[[ Records, beginning ]]

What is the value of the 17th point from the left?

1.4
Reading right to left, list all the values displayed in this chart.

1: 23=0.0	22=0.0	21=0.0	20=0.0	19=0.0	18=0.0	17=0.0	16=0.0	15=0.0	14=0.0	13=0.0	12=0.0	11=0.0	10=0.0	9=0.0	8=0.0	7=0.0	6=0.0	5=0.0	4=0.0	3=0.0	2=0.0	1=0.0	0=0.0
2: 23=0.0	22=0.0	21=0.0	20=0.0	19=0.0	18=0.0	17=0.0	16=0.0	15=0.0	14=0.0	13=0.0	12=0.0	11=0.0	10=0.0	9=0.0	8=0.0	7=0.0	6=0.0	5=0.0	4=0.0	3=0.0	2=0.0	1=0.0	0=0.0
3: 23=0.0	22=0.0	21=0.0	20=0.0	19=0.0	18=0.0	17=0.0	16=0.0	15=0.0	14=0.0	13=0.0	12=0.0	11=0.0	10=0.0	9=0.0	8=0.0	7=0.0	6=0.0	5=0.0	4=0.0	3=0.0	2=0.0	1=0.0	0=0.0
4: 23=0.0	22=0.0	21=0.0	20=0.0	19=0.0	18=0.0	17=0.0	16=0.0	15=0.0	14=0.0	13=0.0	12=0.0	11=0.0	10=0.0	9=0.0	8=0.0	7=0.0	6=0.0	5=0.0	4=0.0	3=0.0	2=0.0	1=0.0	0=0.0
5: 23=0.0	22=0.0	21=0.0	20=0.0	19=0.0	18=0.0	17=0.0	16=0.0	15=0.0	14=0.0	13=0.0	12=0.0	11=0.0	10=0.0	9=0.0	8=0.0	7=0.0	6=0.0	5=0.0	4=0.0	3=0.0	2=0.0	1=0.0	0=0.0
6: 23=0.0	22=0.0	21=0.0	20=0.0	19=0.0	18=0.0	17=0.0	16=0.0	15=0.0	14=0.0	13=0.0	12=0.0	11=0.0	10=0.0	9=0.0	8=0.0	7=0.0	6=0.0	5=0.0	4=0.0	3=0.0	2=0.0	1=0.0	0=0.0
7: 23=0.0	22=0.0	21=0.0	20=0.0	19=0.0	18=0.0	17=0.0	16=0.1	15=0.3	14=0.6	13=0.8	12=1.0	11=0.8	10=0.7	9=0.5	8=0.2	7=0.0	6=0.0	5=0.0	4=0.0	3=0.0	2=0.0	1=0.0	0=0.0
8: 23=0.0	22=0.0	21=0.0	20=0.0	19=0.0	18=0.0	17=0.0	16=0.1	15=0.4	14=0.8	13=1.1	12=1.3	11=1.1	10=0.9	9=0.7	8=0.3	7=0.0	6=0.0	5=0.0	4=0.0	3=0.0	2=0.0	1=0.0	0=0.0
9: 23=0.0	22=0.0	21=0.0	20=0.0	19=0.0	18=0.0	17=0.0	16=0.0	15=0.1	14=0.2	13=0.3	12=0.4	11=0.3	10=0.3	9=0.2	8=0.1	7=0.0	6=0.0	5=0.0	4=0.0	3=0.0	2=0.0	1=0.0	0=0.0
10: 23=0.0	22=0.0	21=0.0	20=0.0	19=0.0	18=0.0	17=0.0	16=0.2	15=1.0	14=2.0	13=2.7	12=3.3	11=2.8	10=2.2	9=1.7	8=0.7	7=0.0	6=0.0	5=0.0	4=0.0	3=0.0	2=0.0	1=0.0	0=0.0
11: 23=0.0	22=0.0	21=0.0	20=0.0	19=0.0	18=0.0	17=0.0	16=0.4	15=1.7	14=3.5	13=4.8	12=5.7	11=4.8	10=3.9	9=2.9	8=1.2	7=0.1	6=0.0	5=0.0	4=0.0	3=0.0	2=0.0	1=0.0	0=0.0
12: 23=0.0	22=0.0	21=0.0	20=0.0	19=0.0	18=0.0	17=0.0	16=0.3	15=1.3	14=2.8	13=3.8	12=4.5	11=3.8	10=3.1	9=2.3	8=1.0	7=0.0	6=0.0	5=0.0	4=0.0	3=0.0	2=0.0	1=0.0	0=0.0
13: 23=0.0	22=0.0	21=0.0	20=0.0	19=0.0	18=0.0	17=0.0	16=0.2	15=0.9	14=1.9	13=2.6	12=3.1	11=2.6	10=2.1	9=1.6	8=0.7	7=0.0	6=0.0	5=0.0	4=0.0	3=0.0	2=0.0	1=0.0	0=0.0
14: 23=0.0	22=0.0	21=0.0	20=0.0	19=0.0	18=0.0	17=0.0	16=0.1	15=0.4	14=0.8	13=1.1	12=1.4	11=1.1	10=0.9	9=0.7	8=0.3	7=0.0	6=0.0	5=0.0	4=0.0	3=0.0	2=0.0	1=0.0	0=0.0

[[ Records, end ]]

#### What you need to do:
Please output every one of the entries above again, line for line and unchanged.

#### Expected answer:
What is the value of the 17th point from the left?

1.4
Reading right to left, list all the values displayed in this chart.

1: 23=0.0	22=0.0	21=0.0	20=0.0	19=0.0	18=0.0	17=0.0	16=0.0	15=0.0	14=0.0	13=0.0	12=0.0	11=0.0	10=0.0	9=0.0	8=0.0	7=0.0	6=0.0	5=0.0	4=0.0	3=0.0	2=0.0	1=0.0	0=0.0
2: 23=0.0	22=0.0	21=0.0	20=0.0	19=0.0	18=0.0	17=0.0	16=0.0	15=0.0	14=0.0	13=0.0	12=0.0	11=0.0	10=0.0	9=0.0	8=0.0	7=0.0	6=0.0	5=0.0	4=0.0	3=0.0	2=0.0	1=0.0	0=0.0
3: 23=0.0	22=0.0	21=0.0	20=0.0	19=0.0	18=0.0	17=0.0	16=0.0	15=0.0	14=0.0	13=0.0	12=0.0	11=0.0	10=0.0	9=0.0	8=0.0	7=0.0	6=0.0	5=0.0	4=0.0	3=0.0	2=0.0	1=0.0	0=0.0
4: 23=0.0	22=0.0	21=0.0	20=0.0	19=0.0	18=0.0	17=0.0	16=0.0	15=0.0	14=0.0	13=0.0	12=0.0	11=0.0	10=0.0	9=0.0	8=0.0	7=0.0	6=0.0	5=0.0	4=0.0	3=0.0	2=0.0	1=0.0	0=0.0
5: 23=0.0	22=0.0	21=0.0	20=0.0	19=0.0	18=0.0	17=0.0	16=0.0	15=0.0	14=0.0	13=0.0	12=0.0	11=0.0	10=0.0	9=0.0	8=0.0	7=0.0	6=0.0	5=0.0	4=0.0	3=0.0	2=0.0	1=0.0	0=0.0
6: 23=0.0	22=0.0	21=0.0	20=0.0	19=0.0	18=0.0	17=0.0	16=0.0	15=0.0	14=0.0	13=0.0	12=0.0	11=0.0	10=0.0	9=0.0	8=0.0	7=0.0	6=0.0	5=0.0	4=0.0	3=0.0	2=0.0	1=0.0	0=0.0
7: 23=0.0	22=0.0	21=0.0	20=0.0	19=0.0	18=0.0	17=0.0	16=0.1	15=0.3	14=0.6	13=0.8	12=1.0	11=0.8	10=0.7	9=0.5	8=0.2	7=0.0	6=0.0	5=0.0	4=0.0	3=0.0	2=0.0	1=0.0	0=0.0
8: 23=0.0	22=0.0	21=0.0	20=0.0	19=0.0	18=0.0	17=0.0	16=0.1	15=0.4	14=0.8	13=1.1	12=1.3	11=1.1	10=0.9	9=0.7	8=0.3	7=0.0	6=0.0	5=0.0	4=0.0	3=0.0	2=0.0	1=0.0	0=0.0
9: 23=0.0	22=0.0	21=0.0	20=0.0	19=0.0	18=0.0	17=0.0	16=0.0	15=0.1	14=0.2	13=0.3	12=0.4	11=0.3	10=0.3	9=0.2	8=0.1	7=0.0	6=0.0	5=0.0	4=0.0	3=0.0	2=0.0	1=0.0	0=0.0
10: 23=0.0	22=0.0	21=0.0	20=0.0	19=0.0	18=0.0	17=0.0	16=0.2	15=1.0	14=2.0	13=2.7	12=3.3	11=2.8	10=2.2	9=1.7	8=0.7	7=0.0	6=0.0	5=0.0	4=0.0	3=0.0	2=0.0	1=0.0	0=0.0
11: 23=0.0	22=0.0	21=0.0	20=0.0	19=0.0	18=0.0	17=0.0	16=0.4	15=1.7	14=3.5	13=4.8	12=5.7	11=4.8	10=3.9	9=2.9	8=1.2	7=0.1	6=0.0	5=0.0	4=0.0	3=0.0	2=0.0	1=0.0	0=0.0
12: 23=0.0	22=0.0	21=0.0	20=0.0	19=0.0	18=0.0	17=0.0	16=0.3	15=1.3	14=2.8	13=3.8	12=4.5	11=3.8	10=3.1	9=2.3	8=1.0	7=0.0	6=0.0	5=0.0	4=0.0	3=0.0	2=0.0	1=0.0	0=0.0
13: 23=0.0	22=0.0	21=0.0	20=0.0	19=0.0	18=0.0	17=0.0	16=0.2	15=0.9	14=1.9	13=2.6	12=3.1	11=2.6	10=2.1	9=1.6	8=0.7	7=0.0	6=0.0	5=0.0	4=0.0	3=0.0	2=0.0	1=0.0	0=0.0
14: 23=0.0	22=0.0	21=0.0	20=0.0	19=0.0	18=0.0	17=0.0	16=0.1	15=0.4	14=0.8	13=1.1	12=1.4	11=1.1	10=0.9	9=0.7	8=0.3	7=0.0	6=0.0	5=0.0	4=0.0	3=0.0	2=0.0	1=0.0	0=0.0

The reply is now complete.